Will the current trend of adding cores to computers continue? Or is there some theoretical or practical limit to the number of cores that can be served by one set of memory?
Put another way: is the high powered desktop computer of the future apt to have 1024 cores using one set of memory, or is it apt to have 32 sets of memory, each accessed by 32 cores?
Or still another way: I have a multi-threaded program that runs well on a 4-core machine, using a significant amount of the total CPU. As this program grows in size and does more work, can I be reasonably confident more powerful machines will be available to run it? Or should I be thinking seriously about running multiple sessions on multiple machines (or at any rate multiple sets of memory) to get the work done?

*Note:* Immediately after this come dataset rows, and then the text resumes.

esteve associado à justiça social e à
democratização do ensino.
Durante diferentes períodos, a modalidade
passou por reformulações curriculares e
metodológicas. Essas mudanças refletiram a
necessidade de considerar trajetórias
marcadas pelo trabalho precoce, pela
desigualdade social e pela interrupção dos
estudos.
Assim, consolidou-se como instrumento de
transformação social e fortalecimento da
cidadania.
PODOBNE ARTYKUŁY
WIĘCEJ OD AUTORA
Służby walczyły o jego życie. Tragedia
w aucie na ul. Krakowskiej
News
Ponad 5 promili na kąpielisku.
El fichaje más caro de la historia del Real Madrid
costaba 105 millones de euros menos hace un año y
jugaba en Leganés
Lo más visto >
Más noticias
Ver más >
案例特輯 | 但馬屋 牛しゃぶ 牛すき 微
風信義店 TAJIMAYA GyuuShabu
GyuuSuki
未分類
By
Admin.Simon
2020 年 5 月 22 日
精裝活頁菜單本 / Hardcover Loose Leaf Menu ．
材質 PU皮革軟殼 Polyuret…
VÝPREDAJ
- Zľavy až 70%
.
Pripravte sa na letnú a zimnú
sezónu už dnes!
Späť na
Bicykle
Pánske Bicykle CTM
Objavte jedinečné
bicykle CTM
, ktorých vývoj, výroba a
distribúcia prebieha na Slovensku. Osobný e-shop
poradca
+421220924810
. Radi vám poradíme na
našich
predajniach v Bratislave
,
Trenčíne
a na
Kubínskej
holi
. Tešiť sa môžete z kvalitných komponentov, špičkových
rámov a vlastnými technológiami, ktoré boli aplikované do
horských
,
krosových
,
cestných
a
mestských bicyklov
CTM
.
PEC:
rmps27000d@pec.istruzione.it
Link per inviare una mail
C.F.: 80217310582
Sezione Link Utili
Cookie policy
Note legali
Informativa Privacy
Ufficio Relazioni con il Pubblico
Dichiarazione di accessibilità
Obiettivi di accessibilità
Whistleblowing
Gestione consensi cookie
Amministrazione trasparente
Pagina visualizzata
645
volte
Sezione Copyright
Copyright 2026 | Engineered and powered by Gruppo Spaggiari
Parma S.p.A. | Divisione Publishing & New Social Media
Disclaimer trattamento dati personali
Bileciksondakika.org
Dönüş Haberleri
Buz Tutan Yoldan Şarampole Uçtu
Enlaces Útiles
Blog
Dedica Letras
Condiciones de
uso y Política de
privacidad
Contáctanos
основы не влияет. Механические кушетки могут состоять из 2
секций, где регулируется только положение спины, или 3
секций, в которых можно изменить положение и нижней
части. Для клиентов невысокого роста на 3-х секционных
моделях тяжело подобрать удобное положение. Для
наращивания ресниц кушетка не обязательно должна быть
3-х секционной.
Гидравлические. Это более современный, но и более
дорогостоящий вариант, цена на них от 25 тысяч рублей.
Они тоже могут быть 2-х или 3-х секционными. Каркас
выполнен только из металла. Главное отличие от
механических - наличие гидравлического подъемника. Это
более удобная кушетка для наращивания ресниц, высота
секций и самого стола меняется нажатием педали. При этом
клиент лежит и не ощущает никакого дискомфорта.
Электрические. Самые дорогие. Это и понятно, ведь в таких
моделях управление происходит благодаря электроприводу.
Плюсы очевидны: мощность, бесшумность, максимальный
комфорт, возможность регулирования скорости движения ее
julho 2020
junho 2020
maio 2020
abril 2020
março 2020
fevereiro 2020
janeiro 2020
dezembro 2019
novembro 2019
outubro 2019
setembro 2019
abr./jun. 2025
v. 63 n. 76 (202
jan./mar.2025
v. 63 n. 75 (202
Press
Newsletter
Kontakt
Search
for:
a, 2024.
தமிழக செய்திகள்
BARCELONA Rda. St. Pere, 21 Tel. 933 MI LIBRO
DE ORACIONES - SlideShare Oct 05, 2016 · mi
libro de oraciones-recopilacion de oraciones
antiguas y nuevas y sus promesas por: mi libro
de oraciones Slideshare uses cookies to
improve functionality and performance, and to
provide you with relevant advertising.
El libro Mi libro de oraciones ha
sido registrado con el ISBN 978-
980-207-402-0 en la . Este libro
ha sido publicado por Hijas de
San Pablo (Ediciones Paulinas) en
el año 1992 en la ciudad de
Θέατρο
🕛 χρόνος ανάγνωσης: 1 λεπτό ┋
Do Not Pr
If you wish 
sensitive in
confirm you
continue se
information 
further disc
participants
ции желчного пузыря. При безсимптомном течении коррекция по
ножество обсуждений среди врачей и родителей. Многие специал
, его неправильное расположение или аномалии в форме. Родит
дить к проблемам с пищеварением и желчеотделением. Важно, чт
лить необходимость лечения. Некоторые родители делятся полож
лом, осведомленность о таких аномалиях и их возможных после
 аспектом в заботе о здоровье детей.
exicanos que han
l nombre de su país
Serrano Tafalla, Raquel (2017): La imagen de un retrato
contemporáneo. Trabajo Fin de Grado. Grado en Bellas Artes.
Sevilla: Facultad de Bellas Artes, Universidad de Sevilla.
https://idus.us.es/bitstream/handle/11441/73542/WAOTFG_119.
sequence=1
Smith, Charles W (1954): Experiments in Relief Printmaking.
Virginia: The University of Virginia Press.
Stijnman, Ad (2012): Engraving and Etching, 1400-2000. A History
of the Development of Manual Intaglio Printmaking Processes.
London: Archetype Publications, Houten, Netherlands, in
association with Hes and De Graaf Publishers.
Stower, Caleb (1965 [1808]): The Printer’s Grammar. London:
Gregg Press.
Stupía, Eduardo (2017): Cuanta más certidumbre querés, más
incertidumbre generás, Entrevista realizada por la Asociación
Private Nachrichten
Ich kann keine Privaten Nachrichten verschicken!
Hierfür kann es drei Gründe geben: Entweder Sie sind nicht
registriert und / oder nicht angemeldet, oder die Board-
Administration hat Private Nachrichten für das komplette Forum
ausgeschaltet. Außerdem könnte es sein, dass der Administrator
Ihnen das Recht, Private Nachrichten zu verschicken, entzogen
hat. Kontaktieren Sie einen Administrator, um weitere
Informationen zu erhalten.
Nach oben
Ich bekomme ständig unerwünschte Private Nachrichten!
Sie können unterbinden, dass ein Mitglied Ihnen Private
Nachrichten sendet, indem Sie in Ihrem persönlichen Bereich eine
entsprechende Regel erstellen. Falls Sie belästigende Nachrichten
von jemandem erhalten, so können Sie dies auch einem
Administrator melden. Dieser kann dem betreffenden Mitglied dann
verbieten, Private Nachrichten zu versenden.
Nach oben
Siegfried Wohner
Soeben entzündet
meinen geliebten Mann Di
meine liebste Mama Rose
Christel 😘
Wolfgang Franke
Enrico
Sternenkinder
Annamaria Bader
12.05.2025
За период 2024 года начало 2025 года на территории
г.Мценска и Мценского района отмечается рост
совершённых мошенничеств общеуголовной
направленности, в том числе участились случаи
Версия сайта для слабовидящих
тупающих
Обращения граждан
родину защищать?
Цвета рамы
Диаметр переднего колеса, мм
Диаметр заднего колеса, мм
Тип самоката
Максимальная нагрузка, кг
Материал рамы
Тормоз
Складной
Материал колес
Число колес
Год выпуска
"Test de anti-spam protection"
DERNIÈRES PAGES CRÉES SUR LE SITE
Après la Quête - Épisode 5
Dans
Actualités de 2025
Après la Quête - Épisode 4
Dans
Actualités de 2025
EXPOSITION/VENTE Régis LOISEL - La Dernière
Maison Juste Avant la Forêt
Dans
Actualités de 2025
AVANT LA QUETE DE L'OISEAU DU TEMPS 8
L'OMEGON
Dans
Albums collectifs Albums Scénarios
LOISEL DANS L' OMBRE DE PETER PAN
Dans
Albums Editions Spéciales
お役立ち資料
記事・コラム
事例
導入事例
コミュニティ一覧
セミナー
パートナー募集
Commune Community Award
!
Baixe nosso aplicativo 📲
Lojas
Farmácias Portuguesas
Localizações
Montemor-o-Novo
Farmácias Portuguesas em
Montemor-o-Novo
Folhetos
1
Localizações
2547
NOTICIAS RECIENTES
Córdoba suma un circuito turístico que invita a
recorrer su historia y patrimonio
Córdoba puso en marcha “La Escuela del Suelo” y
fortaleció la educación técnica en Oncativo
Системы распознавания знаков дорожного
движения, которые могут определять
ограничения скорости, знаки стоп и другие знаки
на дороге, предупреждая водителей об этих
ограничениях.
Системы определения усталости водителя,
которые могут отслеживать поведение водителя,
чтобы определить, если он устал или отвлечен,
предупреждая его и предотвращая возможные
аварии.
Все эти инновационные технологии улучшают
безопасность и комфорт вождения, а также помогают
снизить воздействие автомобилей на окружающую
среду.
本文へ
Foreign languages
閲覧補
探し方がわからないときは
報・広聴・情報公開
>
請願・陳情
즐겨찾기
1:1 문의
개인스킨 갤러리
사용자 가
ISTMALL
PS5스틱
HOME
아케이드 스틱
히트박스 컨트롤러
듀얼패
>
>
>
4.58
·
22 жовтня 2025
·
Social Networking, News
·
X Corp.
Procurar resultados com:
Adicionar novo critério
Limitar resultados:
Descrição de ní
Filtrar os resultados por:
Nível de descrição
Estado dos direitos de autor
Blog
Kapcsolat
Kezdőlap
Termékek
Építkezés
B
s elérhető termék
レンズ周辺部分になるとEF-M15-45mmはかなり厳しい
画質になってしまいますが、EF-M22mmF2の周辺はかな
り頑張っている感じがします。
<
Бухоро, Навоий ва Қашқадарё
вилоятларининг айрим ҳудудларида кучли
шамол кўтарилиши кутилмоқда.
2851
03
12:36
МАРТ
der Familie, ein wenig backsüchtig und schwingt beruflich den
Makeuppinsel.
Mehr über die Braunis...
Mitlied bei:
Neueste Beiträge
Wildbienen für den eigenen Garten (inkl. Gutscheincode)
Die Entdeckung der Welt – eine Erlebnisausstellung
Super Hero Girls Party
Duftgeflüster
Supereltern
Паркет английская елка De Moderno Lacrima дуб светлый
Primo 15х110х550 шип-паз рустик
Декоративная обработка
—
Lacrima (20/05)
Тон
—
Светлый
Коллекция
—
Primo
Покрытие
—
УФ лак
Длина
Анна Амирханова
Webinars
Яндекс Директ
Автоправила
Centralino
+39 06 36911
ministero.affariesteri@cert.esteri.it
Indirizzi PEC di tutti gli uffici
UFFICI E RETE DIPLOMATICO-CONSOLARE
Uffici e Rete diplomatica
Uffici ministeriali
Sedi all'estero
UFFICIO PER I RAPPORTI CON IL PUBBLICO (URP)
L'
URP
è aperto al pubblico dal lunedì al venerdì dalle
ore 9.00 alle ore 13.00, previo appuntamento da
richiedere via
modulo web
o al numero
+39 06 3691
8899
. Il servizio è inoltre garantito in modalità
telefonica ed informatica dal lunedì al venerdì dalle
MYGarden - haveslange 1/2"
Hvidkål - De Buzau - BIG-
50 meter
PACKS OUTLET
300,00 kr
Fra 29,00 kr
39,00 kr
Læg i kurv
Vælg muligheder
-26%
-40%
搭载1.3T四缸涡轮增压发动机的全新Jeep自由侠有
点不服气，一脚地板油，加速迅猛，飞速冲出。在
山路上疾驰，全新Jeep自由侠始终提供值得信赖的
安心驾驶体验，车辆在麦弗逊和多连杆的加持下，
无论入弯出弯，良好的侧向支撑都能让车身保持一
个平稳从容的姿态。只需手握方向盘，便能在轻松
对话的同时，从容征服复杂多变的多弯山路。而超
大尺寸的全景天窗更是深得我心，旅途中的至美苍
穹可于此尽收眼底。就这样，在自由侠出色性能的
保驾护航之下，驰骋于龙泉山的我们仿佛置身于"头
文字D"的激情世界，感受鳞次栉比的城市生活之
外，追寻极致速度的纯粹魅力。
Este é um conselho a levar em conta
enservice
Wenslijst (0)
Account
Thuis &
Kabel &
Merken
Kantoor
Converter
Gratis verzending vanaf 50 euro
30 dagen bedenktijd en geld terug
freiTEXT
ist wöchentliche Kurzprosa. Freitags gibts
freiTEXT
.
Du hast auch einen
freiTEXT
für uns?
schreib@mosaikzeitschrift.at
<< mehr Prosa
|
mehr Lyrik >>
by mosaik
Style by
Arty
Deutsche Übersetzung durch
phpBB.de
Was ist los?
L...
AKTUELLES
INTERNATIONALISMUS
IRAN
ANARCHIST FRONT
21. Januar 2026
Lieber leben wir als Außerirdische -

In other words, is a purely multithreaded approach to design going to leave me in a dead end? (As using a single threaded approach and depending on continued improvements in CPU speed years back would have done?) The program is unlikely to be run on a machine costing more than, say $3,000. If that machine cannot do the work, the work won't get done. But if that $3,000 machine is actually a network of 32 independent computers (though they may share the same cooling fan) and I've continued my massively multithreaded approach, the machine will be able to do the work, but the program won't, and I'm going to be in an awkward spot.
Distributed processing looks like a bigger pain than multithreading was, but if that might be in my future, I'd like some warning.
Will the current trend of adding cores to computers continue?
Yes, the GHz race is over. It's not practical to ramp the speed any more on the current technology. Physics has gotten in the way. There may be a dramatic shift in the technology of fabricating chips that allows us to get round this, but it's not obviously 'just around the corner'.
If we can't have faster cores, the only way to get more power is to have more cores.
Or is there some theoretical or practical limit to the number of cores that can be served by one set of memory?
Absolutely there's a limit. In a shared memory system the memory is a shared resource and has a limited amount of bandwidth.
Max processes = (Memory Bandwidth) / (Bandwidth required per process)
Now - that 'Bandwidth per process' figure will be reduced by caches, but caches become less efficient if they have to be coherent with one another because everyone is accessing the same area of memory. (You can't cache a memory write if another CPU may need what you've written)
When you start talking about huge systems, shared resources like this become the main problem. It might be memory bandwidth, CPU cycles, hard drive access, network bandwidth. It comes down to how the system as a whole is structured.
You seem to be really asking for a vision of the future so you can prepare. Here's my take.
I think we're going to see a change in the way software developers see parallelism in their programs. At the moment, I would say that a lot of software developers see the only way of using multiple threads is to have lots of them doing the same thing. The trouble is they're all contesting for the same resources. This then means lots of locking needs to be introduced, which causes performance issues, and subtle bugs which are infuriating and time consuming to solve.
This isn't sustainable.
Manufacturing worked out at the beginning of the 20th Century, the fastest way to build lots of cars wasn't to have lots of people working on one car, and then, when that one's done, move them all on to the next car. It was to split the process of building the car down into lots of small jobs, with the output of one job feeding the next. They called it assembly lines. In hardware design it's called pipe-lining, and I'll think we'll see software designs move to it more and more, as it minimizes the problem of shared resources.
Sure - There's still a shared resource on the output of one stage and the input of the next, but this is only between two threads/processes and is much easier to handle. Standard methods can also be adopted on how these interfaces are made, and message queueing libraries seem to be making big strides here.
There's not one solution for all problems though. This type of pipe-line works great for high throughput applications that can absorb some latency. If you can't live with the latency, you have no option but to go the 'many workers on a single task' route. Those are the ones you ideally want to be throwing at SIMD machines/Array processors like GPUs, but it only really excels with a certain type of problem. Those problems are ones where there's lots of data to process in the same way, and there's very little or no dependency between data items.
Having a good grasp of message queuing techniques and similar for pipelined systems, and utilising fine grained parallelism on GPUs through libraries such as OpenCL, will give you insight at both ends of the spectrum.